By the Court. — Orders affirmed.
Notes
Rexnord, Inc. was a predecessor corporation to RHI.
Indeed, it is unclear what the source of the alleged conflict actually was. During oral argument, RHI was unable to identify a clear conflict in relation to the plaintiffs claims. It appears that RHI may have been relying on Rexworks' refusal to accept its demand for a judgment for its attorneys' fees as the source of the conflict, but again, the trial court did not have the opportunity to address this issue.
RHI sought summary judgment on its claim requesting a judgment declaring that "Rexworks is liable to [RHI] for costs, damages and fees, including reasonable attorneys' fees, that [RHI has] incurred or may incur on account of [Williams'] claims."

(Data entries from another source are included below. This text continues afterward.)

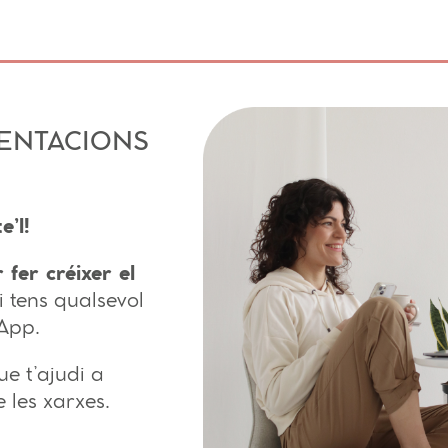
SENTACIONS
e’l!
 fer créixer el
i tens qualsevol
App.
e t’ajudi a
e les xarxes.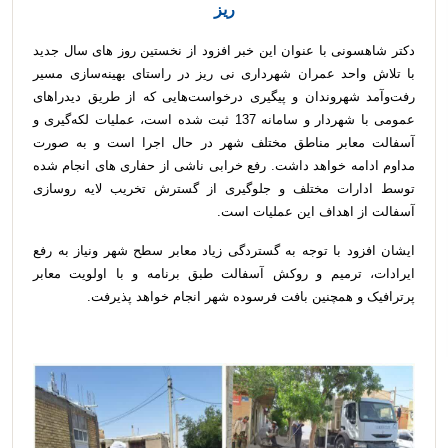
ریز
دکتر شاهسونی با عنوان این خبر افزود از نخستین روز های سال جدید
با تلاش واحد عمران شهرداری نی ریز در راستای بهینه‌سازی مسیر
رفت‌وآمد شهروندان و پیگیری درخواست‌هایی که از طریق دیدراهای
عمومی با شهردار و سامانه 137 ثبت شده است، عملیات لکه‌گیری و
آسفالت معابر مناطق مختلف شهر در حال اجرا است و به صورت
مداوم ادامه خواهد داشت. رفع خرابی ناشی از حفاری های انجام شده
توسط ادارات مختلف و جلوگیری از گسترش تخریب لایه روسازی
آسفالت از اهداف این عملیات است.
ایشان افزود با توجه به گستردگی زیاد معابر سطح شهر ونیاز به رفع
ایرادات، ترمیم و روکش آسفالت طبق برنامه و با اولویت معابر
پرترافیک و همچنین بافت فرسوده شهر انجام خواهد پذیرفت.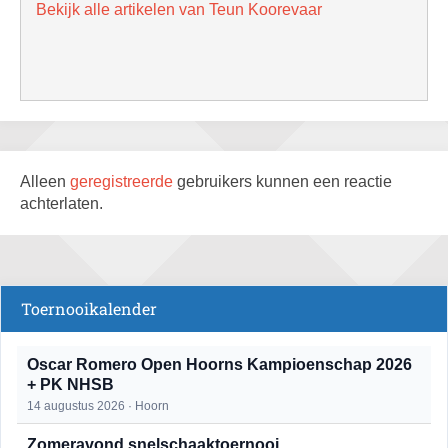
Bekijk alle artikelen van Teun Koorevaar
Alleen
geregistreerde
gebruikers kunnen een reactie
achterlaten.
Toernooikalender
Oscar Romero Open Hoorns Kampioenschap 2026
+ PK NHSB
14 augustus 2026 · Hoorn
Zomeravond snelschaaktoernooi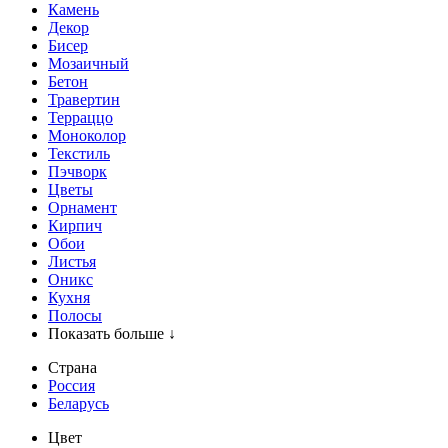
Камень
Декор
Бисер
Мозаичный
Бетон
Травертин
Терраццо
Моноколор
Текстиль
Пэчворк
Цветы
Орнамент
Кирпич
Обои
Листья
Оникс
Кухня
Полосы
Показать больше ↓
Страна
Россия
Беларусь
Цвет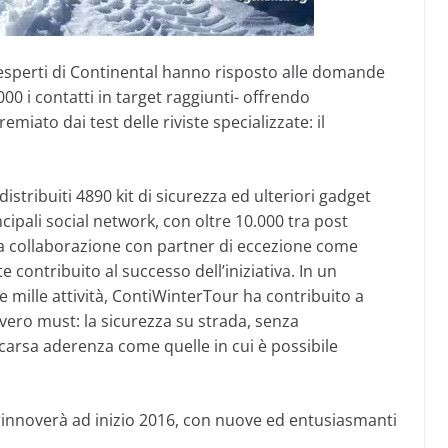
esperti di Continental hanno risposto alle domande
000 i contatti in target raggiunti- offrendo
iato dai test delle riviste specializzate: il
istribuiti 4890 kit di sicurezza ed ulteriori gadget
cipali social network, con oltre 10.000 tra post
 La collaborazione con partner di eccezione come
contribuito al successo dell’iniziativa. In un
 mille attività, ContiWinterTour ha contribuito a
vero must: la sicurezza su strada, senza
carsa aderenza come quelle in cui è possibile
rinnoverà ad inizio 2016, con nuove ed entusiasmanti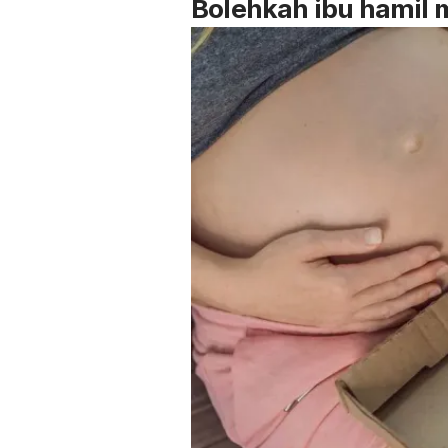
Bolehkah ibu hamil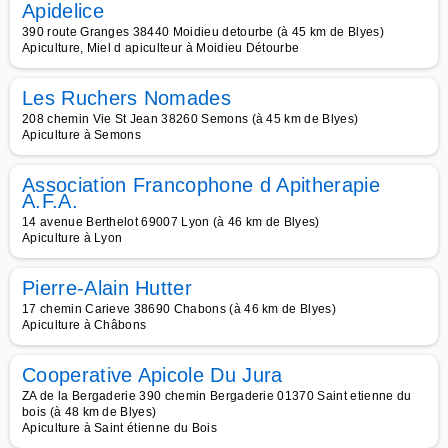
Apidelice
390 route Granges 38440 Moidieu detourbe (à 45 km de Blyes)
Apiculture, Miel d apiculteur à Moidieu Détourbe
Les Ruchers Nomades
208 chemin Vie St Jean 38260 Semons (à 45 km de Blyes)
Apiculture à Semons
Association Francophone d Apitherapie
A.F.A.
14 avenue Berthelot 69007 Lyon (à 46 km de Blyes)
Apiculture à Lyon
Pierre-Alain Hutter
17 chemin Carieve 38690 Chabons (à 46 km de Blyes)
Apiculture à Châbons
Cooperative Apicole Du Jura
ZA de la Bergaderie 390 chemin Bergaderie 01370 Saint etienne du
bois (à 48 km de Blyes)
Apiculture à Saint étienne du Bois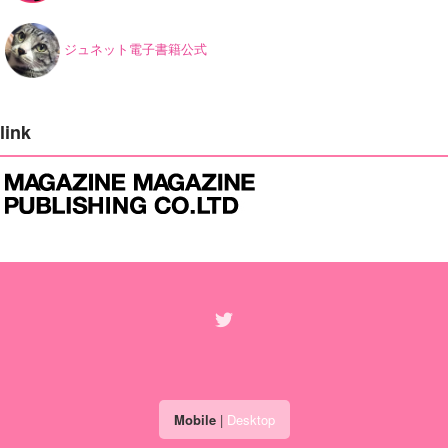
ジュネット電子書籍公式
link
Mobile
|
Desktop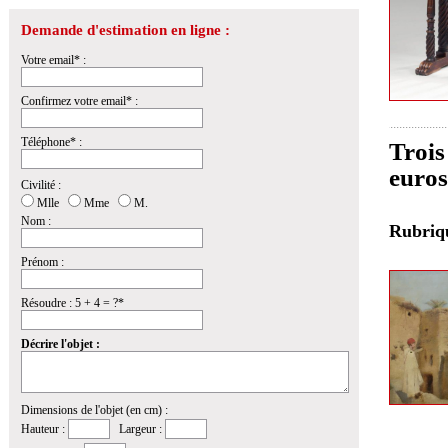
Demande d'estimation en ligne :
Votre email* :
Confirmez votre email* :
Téléphone* :
Trois
euros
Civilité :
Mlle
Mme
M.
Nom :
Rubri
Prénom :
Résoudre : 5 + 4 = ?*
Décrire l'objet :
Dimensions de l'objet (en cm) :
Hauteur :
Largeur :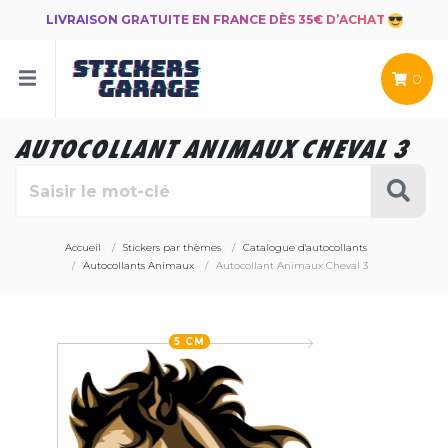
LIVRAISON GRATUITE EN FRANCE DÈS 35€ D’ACHAT
0
AUTOCOLLANT ANIMAUX CHEVAL 3
Accueil
Stickers par thèmes
Catalogue d'autocollants
Autocollants Animaux
Autocollant Animaux Cheval 3
5 CM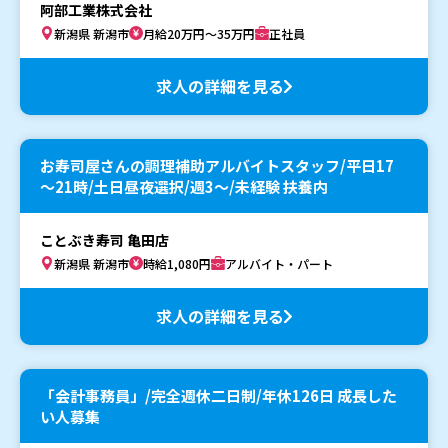
阿部工業株式会社
新潟県 新潟市
月給20万円～35万円
正社員
求人の詳細を見る
お寿司屋さんの調理補助アルバイトスタッフ/平日17
～21時/土日昼夜選択/週3～/未経験 扶養内
ことぶき寿司 亀田店
新潟県 新潟市
時給1,080円
アルバイト・パート
求人の詳細を見る
「会計事務員」/完全週休二日制/年休126日 成長した
い人募集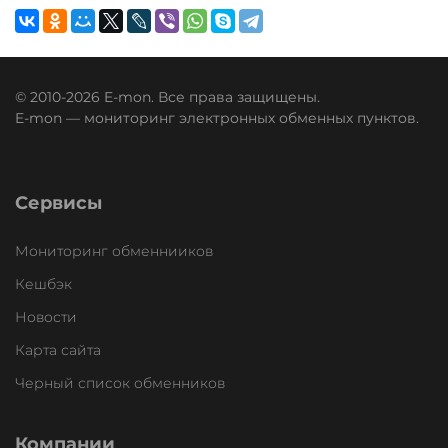
© 2010-2026 E-mon. Все права защищены.
E-mon — мониторинг электронных обменных пунктов.
Сервисы
Мониторинг обменнииков
Кешбэк
Новости
Карта сайта
Черный список обменников
Компании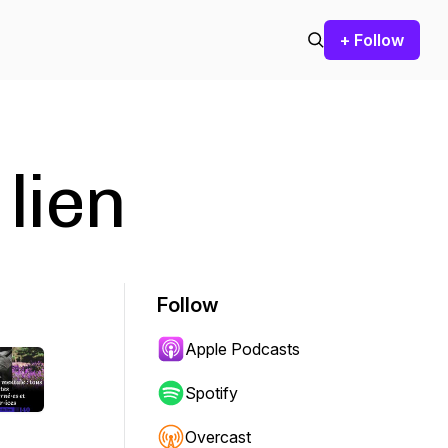
+ Follow
lien
Follow
Apple Podcasts
Spotify
Overcast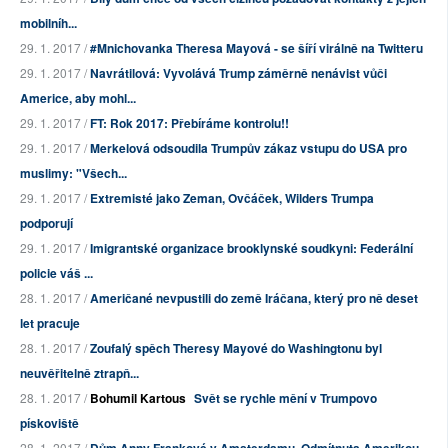
mobilníh...
29. 1. 2017 /
#Mnichovanka Theresa Mayová - se šíří virálně na Twitteru
29. 1. 2017 /
Navrátilová: Vyvolává Trump záměrně nenávist vůči
Americe, aby mohl...
29. 1. 2017 /
FT: Rok 2017: Přebíráme kontrolu!!
29. 1. 2017 /
Merkelová odsoudila Trumpův zákaz vstupu do USA pro
muslimy: "Všech...
29. 1. 2017 /
Extremisté jako Zeman, Ovčáček, Wilders Trumpa
podporují
29. 1. 2017 /
Imigrantské organizace brooklynské soudkyni: Federální
policie váš ...
28. 1. 2017 /
Američané nevpustili do země Iráčana, který pro ně deset
let pracuje
28. 1. 2017 /
Zoufalý spěch Theresy Mayové do Washingtonu byl
neuvěřitelně ztrapň...
28. 1. 2017 /
Bohumil Kartous
Svět se rychle mění v Trumpovo
pískoviště
28. 1. 2017 /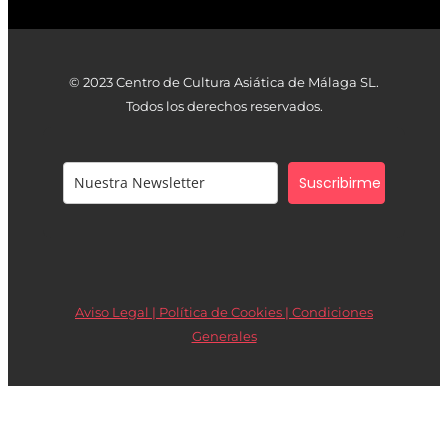
© 2023 Centro de Cultura Asiática de Málaga SL.
Todos los derechos reservados.
Suscribirme
Aviso Legal | Política de Cookies |
Condiciones
Generales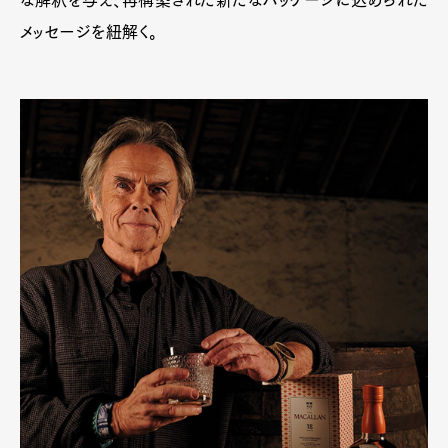
メッセージを紐解く。
Art&Design
Watch
Fashion
Gourmet
Cars
Product
Culture
Lifestyle
Pen Membership
Magazine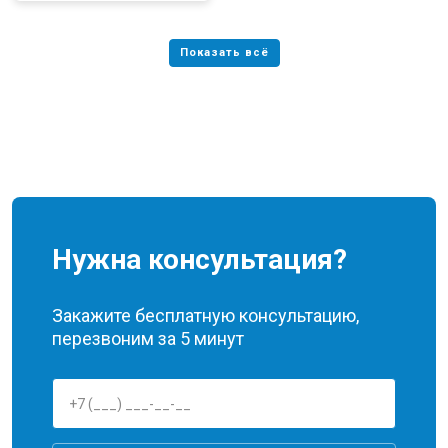
Нужна консультация?
Закажите бесплатную консультацию,
перезвоним за 5 минут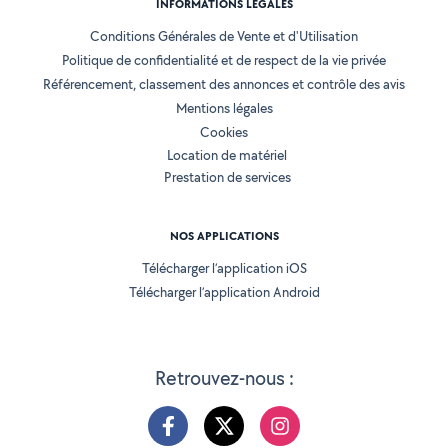
INFORMATIONS LÉGALES
Conditions Générales de Vente et d'Utilisation
Politique de confidentialité et de respect de la vie privée
Référencement, classement des annonces et contrôle des avis
Mentions légales
Cookies
Location de matériel
Prestation de services
NOS APPLICATIONS
Télécharger l’application iOS
Télécharger l’application Android
Retrouvez-nous :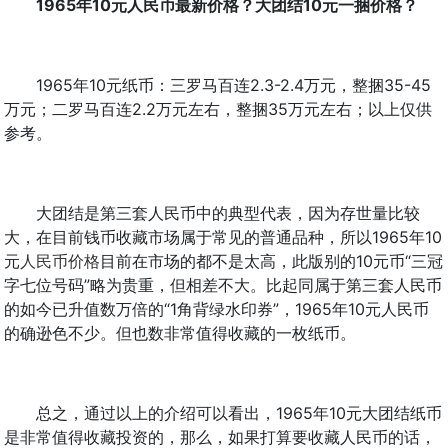
1965年10元人民币最新价格？大团结10元一捆价格？
1965年10元纸币：三罗马百连2.3-2.4万元，整捆35-45
万元；二罗马百连2.2万元左右，整捆35万元左右；以上仅供
参考。
大团结是第三套人民币中的典型代表，因为存世量比较
大，在目前钱币收藏市场属于常见的普通品种，所以1965年10
元
人民币价格
目前在市场的都不是太高，此版别的10元币“三冠
字七位号码”略为贵重，但相差不大。比起同属于第三套人民币
的如今已升值数万倍的“1角背绿水印券”，1965年10元人民币
的确逊色不少。但也数非常值得收藏的一枚纸币。
总之，通过以上的介绍可以看出，1965年10元大团结纸币
是非常值得收藏投资的，那么，如果打算要收藏人民币的话，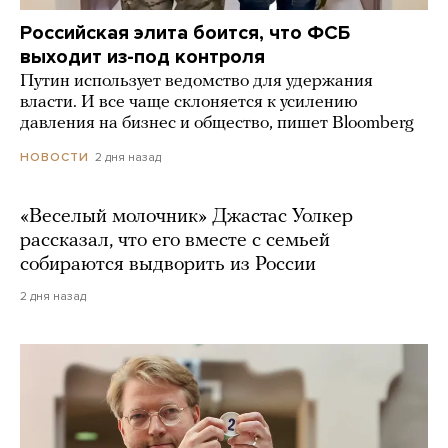
Российская элита боится, что ФСБ
выходит из-под контроля
Путин использует ведомство для удержания
власти. И все чаще склоняется к усилению
давления на бизнес и общество, пишет Bloomberg
2 дня назад
НОВОСТИ
«Веселый молочник» Джастас Уолкер
рассказал, что его вместе с семьей
собираются выдворить из России
2 дня назад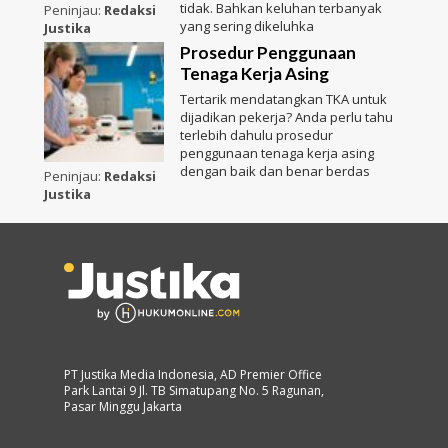
tidak. Bahkan keluhan terbanyak
Peninjau:
Redaksi
yang sering dikeluhka
Justika
Prosedur Penggunaan
Tenaga Kerja Asing
Tertarik mendatangkan TKA untuk
dijadikan pekerja? Anda perlu tahu
terlebih dahulu prosedur
penggunaan tenaga kerja asing
dengan baik dan benar berdas
Peninjau:
Redaksi
Justika
PT Justika Media Indonesia, AD Premier Office
Park Lantai 9 Jl. TB Simatupang No. 5 Ragunan,
Pasar Minggu Jakarta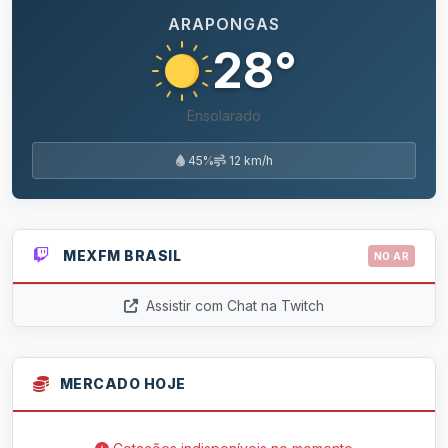
ARAPONGAS
28°
Ensolarado
45%
12 km/h
MEXFM BRASIL
NO AR
Assistir com Chat na Twitch
MERCADO HOJE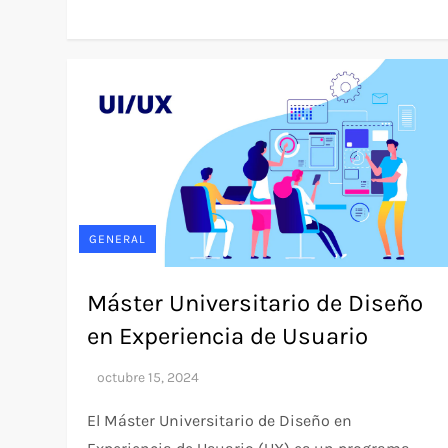
GENERAL
Máster Universitario de Diseño
en Experiencia de Usuario
El Máster Universitario de Diseño en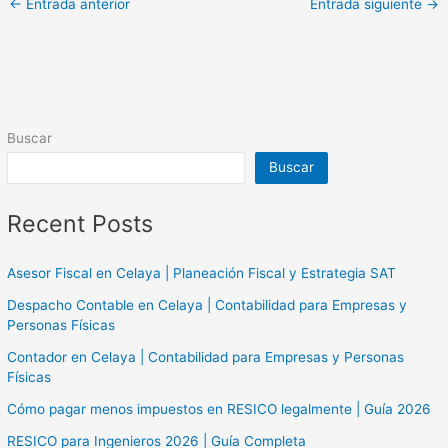
←
Entrada anterior
Entrada siguiente
→
Buscar
Buscar
Recent Posts
Asesor Fiscal en Celaya | Planeación Fiscal y Estrategia SAT
Despacho Contable en Celaya | Contabilidad para Empresas y
Personas Físicas
Contador en Celaya | Contabilidad para Empresas y Personas
Físicas
Cómo pagar menos impuestos en RESICO legalmente | Guía 2026
RESICO para Ingenieros 2026 | Guía Completa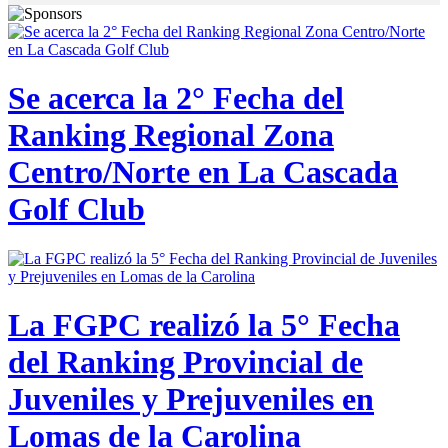
Se acerca la 2° Fecha del
Ranking Regional Zona
Centro/Norte en La Cascada
Golf Club
La FGPC realizó la 5° Fecha
del Ranking Provincial de
Juveniles y Prejuveniles en
Lomas de la Carolina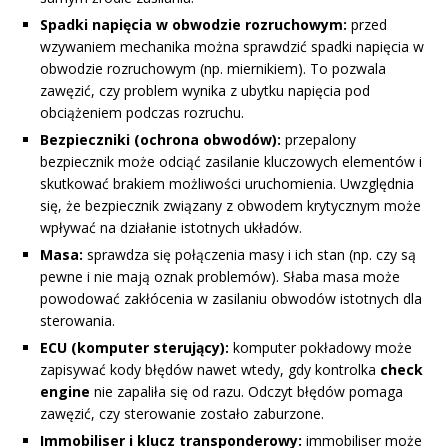
Spadki napięcia w obwodzie rozruchowym:
przed
wzywaniem mechanika można sprawdzić spadki napięcia w
obwodzie rozruchowym (np. miernikiem). To pozwala
zawęzić, czy problem wynika z ubytku napięcia pod
obciążeniem podczas rozruchu.
Bezpieczniki (ochrona obwodów):
przepalony
bezpiecznik może odciąć zasilanie kluczowych elementów i
skutkować brakiem możliwości uruchomienia. Uwzględnia
się, że bezpiecznik związany z obwodem krytycznym może
wpływać na działanie istotnych układów.
Masa:
sprawdza się połączenia masy i ich stan (np. czy są
pewne i nie mają oznak problemów). Słaba masa może
powodować zakłócenia w zasilaniu obwodów istotnych dla
sterowania.
ECU (komputer sterujący):
komputer pokładowy może
zapisywać kody błędów nawet wtedy, gdy kontrolka
check
engine
nie zapaliła się od razu. Odczyt błędów pomaga
zawęzić, czy sterowanie zostało zaburzone.
Immobiliser i klucz transponderowy:
immobiliser może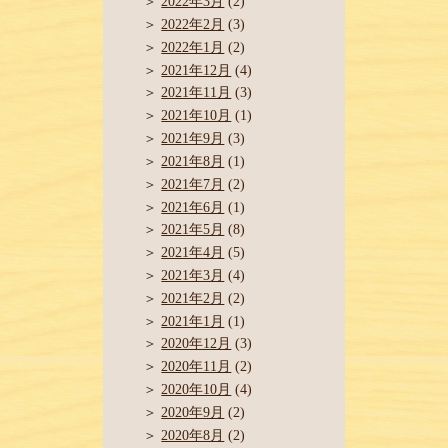
2022年3月
(2)
2022年2月
(3)
2022年1月
(2)
2021年12月
(4)
2021年11月
(3)
2021年10月
(1)
2021年9月
(3)
2021年8月
(1)
2021年7月
(2)
2021年6月
(1)
2021年5月
(8)
2021年4月
(5)
2021年3月
(4)
2021年2月
(2)
2021年1月
(1)
2020年12月
(3)
2020年11月
(2)
2020年10月
(4)
2020年9月
(2)
2020年8月
(2)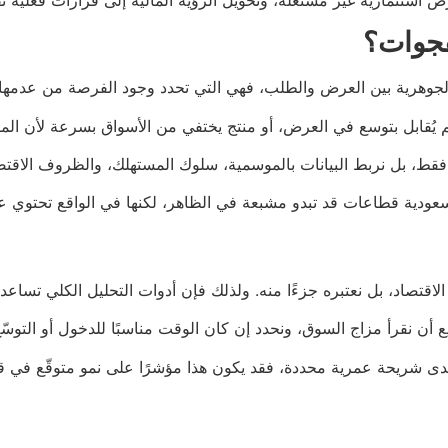
فجوات؟
الجوهرية بين العرض والطلب، فهي التي تحدد وجود الفرصة من عدمها.
 يُقابل بتوسع في العرض، أو منتج يختفي من الأسواق بسرعة لأن المنا
ضر فقط، بل نربط البيانات بالموسمية، سلوك المستهلك، والظروف الاقت
دية قطاعات قد تبدو مشبعة في الظاهر، لكنها في الواقع تحتوي على
تصاد، بل نعتبره جزءًا منه. ولذلك فإن أدوات التحليل الكلي تساعدن
ع أن نقرأ مزاج السوق، ونحدد إن كان الوقت مناسبًا للدخول أو التوس
ي لدى شريحة عمرية محددة، فقد يكون هذا مؤشرًا على نمو متوقّع في ق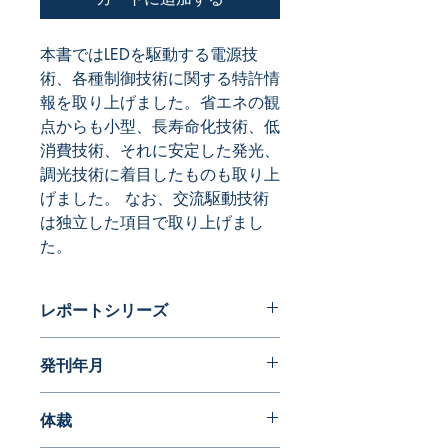
本書ではLEDを駆動する電源技
術、各種制御技術に関する特許情
報を取り上げました。省エネの観
点からも小型、長寿命化技術、低
消費技術、それに安定した発光、
調光技術に着目したものも取り上
げました。 なお、交流駆動技術
は独立した項目で取り上げまし
た。
レポートシリーズ
パテントガイドブック
発刊年月
2013年09月
体裁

The fees and costs incurred during the time between the tender and acceptance of defense are not a part of this appeal.
Wisconsin Stat. § 802.08(2) provides, in relevant part: "The judgment sought shall be rendered if the pleadings, depositions, answers to interrogatories, and admissions on file, together with the affidavits, if any, show that there is no genuine issue as to any material fact and that the moving party is entitled to a judgment as a matter of law."
We also observe that had a conflict been established, and separate counsel ordered by the trial court, it remains to be seen who would be responsible for the attorneys' fees given the paucity of relevant language in the agreement.